On Wed, Sep 17, 2014 at 05:02:33PM -0000, stsp_at_apache.org wrote:
> Author: stsp
> Date: Wed Sep 17 17:02:33 2014
> New Revision: 1625674
> URL: http://svn.apache.org/r1625674
> Fix a big scalability problem in the implementation of svnpredumpfilter.py.
> The script kept re-computing the set of additional include paths while
> mining the log history for copied paths. Each re-computation involved
> a full iteration of the set of copies accumulated so far, which made
> the run time explode on large repositories.
> Instead, we can gather all copies first, and then iterate them at once.
> In my testing this change reduces the runtime of svnpredumpfilter.py on
> a 64GB large dump file of the FreeBSD repository (up to r271458) from
> several days(!) to 1.5 minutes.
> * tools/server-side/svnpredumpfilter.py
> (svn_log_stream_get_dependencies): Run dt.handle_changes() once the log
> history has been fully scanned, not for each revision.
It is possible that there is a slight regression with this change.
Currently the script is only detecting direct copy sources of the
to-be-included set of paths, but not copy sources of copy sources.

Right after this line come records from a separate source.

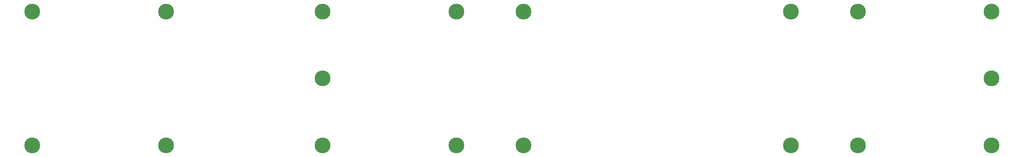
<source format=gbr>
G04 #@! TF.GenerationSoftware,KiCad,Pcbnew,(5.1.2-1)-1*
G04 #@! TF.CreationDate,2020-05-24T08:17:01-05:00*
G04 #@! TF.ProjectId,therick48.16SP_top_plate,74686572-6963-46b3-9438-2e313653505f,rev?*
G04 #@! TF.SameCoordinates,Original*
G04 #@! TF.FileFunction,Copper,L2,Bot*
G04 #@! TF.FilePolarity,Positive*
%FSLAX46Y46*%
G04 Gerber Fmt 4.6, Leading zero omitted, Abs format (unit mm)*
G04 Created by KiCad (PCBNEW (5.1.2-1)-1) date 2020-05-24 08:17:01*
%MOMM*%
%LPD*%
G04 APERTURE LIST*
%ADD10C,4.500000*%
G04 APERTURE END LIST*
D10*
X340100000Y-99180000D03*
X340100000Y-61180000D03*
X207100000Y-99180000D03*
X283100000Y-99180000D03*
X207100000Y-61180000D03*
X283100000Y-61180000D03*
X150100000Y-99180000D03*
X150100000Y-61180000D03*
X105639993Y-99180000D03*
X67639993Y-99180000D03*
X105639993Y-61180000D03*
X67639993Y-61180000D03*
X340100000Y-80180000D03*
X302100000Y-99180000D03*
X302100000Y-61180000D03*
X188100000Y-99180000D03*
X188100000Y-61180000D03*
X150100000Y-80180000D03*
M02*

</source>
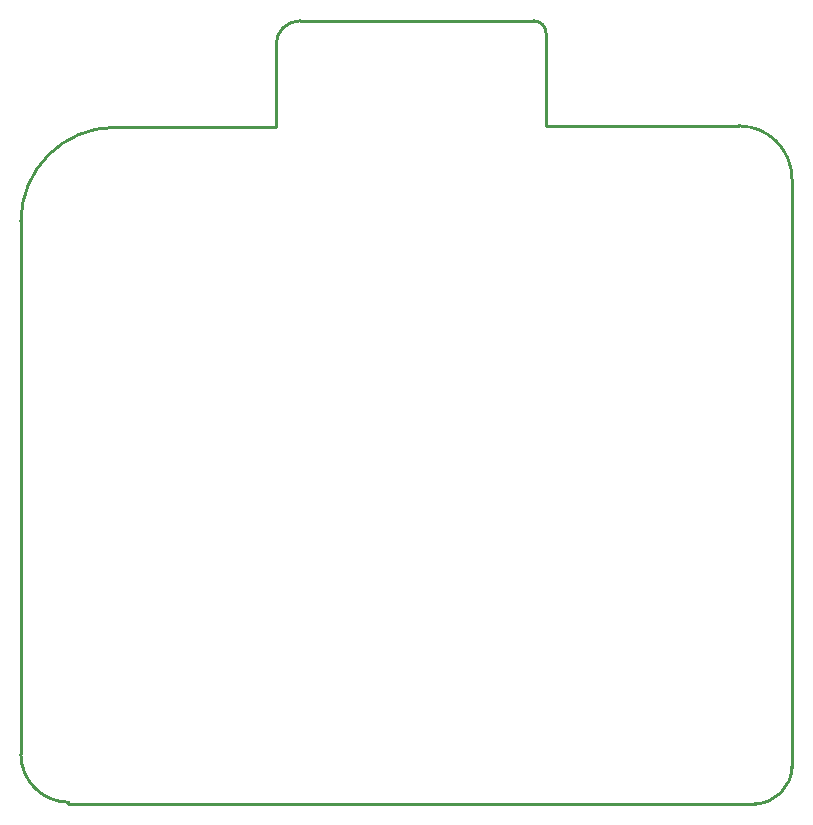
<source format=gko>
G04*
G04 #@! TF.GenerationSoftware,Altium Limited,Altium Designer,19.0.11 (319)*
G04*
G04 Layer_Color=16711935*
%FSLAX24Y24*%
%MOIN*%
G70*
G01*
G75*
%ADD10C,0.0100*%
D10*
X9550Y26150D02*
G03*
X8750Y25350I0J-800D01*
G01*
X17750Y25738D02*
G03*
X17337Y26150I-413J0D01*
G01*
X25950Y20879D02*
G03*
X24179Y22650I-1771J0D01*
G01*
X3387Y22600D02*
G03*
X246Y19459I0J-3141D01*
G01*
X246Y1707D02*
G03*
X1854Y98I1608J0D01*
G01*
X24700Y50D02*
G03*
X25950Y1300I0J1250D01*
G01*
X8750Y22600D02*
Y25350D01*
X9550Y26150D02*
X17337D01*
X17750Y22650D02*
Y25738D01*
X23600Y22650D02*
X24179D01*
X17750D02*
X23600D01*
X246Y19600D02*
X246Y1707D01*
X3387Y22600D02*
X8750Y22600D01*
X25950Y20879D02*
X25950Y1250D01*
X1804Y48D02*
X24750Y48D01*
M02*

</source>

I'm working on a fix for this problem that doesn't involve reverting
this change and still lets the script complete its task within a
reasonable amount of time.
> Modified: subversion/trunk/tools/server-side/svnpredumpfilter.py
> URL: http://svn.apache.org/viewvc/subversion/trunk/tools/server-side/svnpredumpfilter.py?rev=1625674&r1=1625673&r2=1625674&view=diff
> --- subversion/trunk/tools/server-side/svnpredumpfilter.py (original)
> +++ subversion/trunk/tools/server-side/svnpredumpfilter.py Wed Sep 17 17:02:33 2014
> @@ -204,7 +204,6 @@ def svn_log_stream_get_dependencies(stre
> - dt.handle_changes(path_copies)
> # Finally, skip any log message lines. (If there are none,
> # remember the last line we read, because it probably has
> @@ -221,6 +220,7 @@ def svn_log_stream_get_dependencies(stre
> "'svn log' with the --verbose (-v) option when "
> "generating the input to this script?")
> + dt.handle_changes(path_copies)
> return dt
> def analyze_logs(included_paths):
Received on 2014-09-17 21:59:12 CEST